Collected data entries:
- - -

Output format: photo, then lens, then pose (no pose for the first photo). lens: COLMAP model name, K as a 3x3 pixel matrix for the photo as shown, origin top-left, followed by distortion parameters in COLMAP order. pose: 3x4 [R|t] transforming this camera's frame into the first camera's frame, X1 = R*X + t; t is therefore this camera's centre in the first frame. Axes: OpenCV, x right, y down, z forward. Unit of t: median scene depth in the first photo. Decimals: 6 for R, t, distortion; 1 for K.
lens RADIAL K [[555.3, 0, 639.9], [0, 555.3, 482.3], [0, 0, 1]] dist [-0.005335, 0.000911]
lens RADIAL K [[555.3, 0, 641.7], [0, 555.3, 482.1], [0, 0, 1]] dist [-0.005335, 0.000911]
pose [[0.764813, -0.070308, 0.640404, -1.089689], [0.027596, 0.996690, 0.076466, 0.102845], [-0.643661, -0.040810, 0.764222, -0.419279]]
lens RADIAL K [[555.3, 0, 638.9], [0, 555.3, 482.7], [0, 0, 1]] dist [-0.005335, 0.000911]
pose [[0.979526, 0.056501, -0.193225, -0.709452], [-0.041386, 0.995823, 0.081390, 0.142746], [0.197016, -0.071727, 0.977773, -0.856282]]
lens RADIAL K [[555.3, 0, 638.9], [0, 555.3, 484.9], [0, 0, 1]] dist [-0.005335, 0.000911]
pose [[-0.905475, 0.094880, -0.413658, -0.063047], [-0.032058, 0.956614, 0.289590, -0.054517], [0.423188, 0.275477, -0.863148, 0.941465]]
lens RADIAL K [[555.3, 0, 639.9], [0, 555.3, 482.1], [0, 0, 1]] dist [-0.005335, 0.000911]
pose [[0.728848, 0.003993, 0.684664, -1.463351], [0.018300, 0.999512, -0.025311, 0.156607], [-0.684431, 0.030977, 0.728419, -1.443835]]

- - -

• _ASSIGNED TASK_
Please reproduce the records exactly, without leaving any out.

• _RESPONSE BELOW_
Output format: photo, then lens, then pose (no pose for the first photo). lens: COLMAP model name, K as a 3x3 pixel matrix for the photo as shown, origin top-left, followed by distortion parameters in COLMAP order. pose: 3x4 [R|t] transforming this camera's frame into the first camera's frame, X1 = R*X + t; t is therefore this camera's centre in the first frame. Axes: OpenCV, x right, y down, z forward. Unit of t: median scene depth in the first photo. Decimals: 6 for R, t, distortion; 1 for K.
lens RADIAL K [[555.3, 0, 639.9], [0, 555.3, 482.3], [0, 0, 1]] dist [-0.005335, 0.000911]
lens RADIAL K [[555.3, 0, 641.7], [0, 555.3, 482.1], [0, 0, 1]] dist [-0.005335, 0.000911]
pose [[0.764813, -0.070308, 0.640404, -1.089689], [0.027596, 0.996690, 0.076466, 0.102845], [-0.643661, -0.040810, 0.764222, -0.419279]]
lens RADIAL K [[555.3, 0, 638.9], [0, 555.3, 482.7], [0, 0, 1]] dist [-0.005335, 0.000911]
pose [[0.979526, 0.056501, -0.193225, -0.709452], [-0.041386, 0.995823, 0.081390, 0.142746], [0.197016, -0.071727, 0.977773, -0.856282]]
lens RADIAL K [[555.3, 0, 638.9], [0, 555.3, 484.9], [0, 0, 1]] dist [-0.005335, 0.000911]
pose [[-0.905475, 0.094880, -0.413658, -0.063047], [-0.032058, 0.956614, 0.289590, -0.054517], [0.423188, 0.275477, -0.863148, 0.941465]]
lens RADIAL K [[555.3, 0, 639.9], [0, 555.3, 482.1], [0, 0, 1]] dist [-0.005335, 0.000911]
pose [[0.728848, 0.003993, 0.684664, -1.463351], [0.018300, 0.999512, -0.025311, 0.156607], [-0.684431, 0.030977, 0.728419, -1.443835]]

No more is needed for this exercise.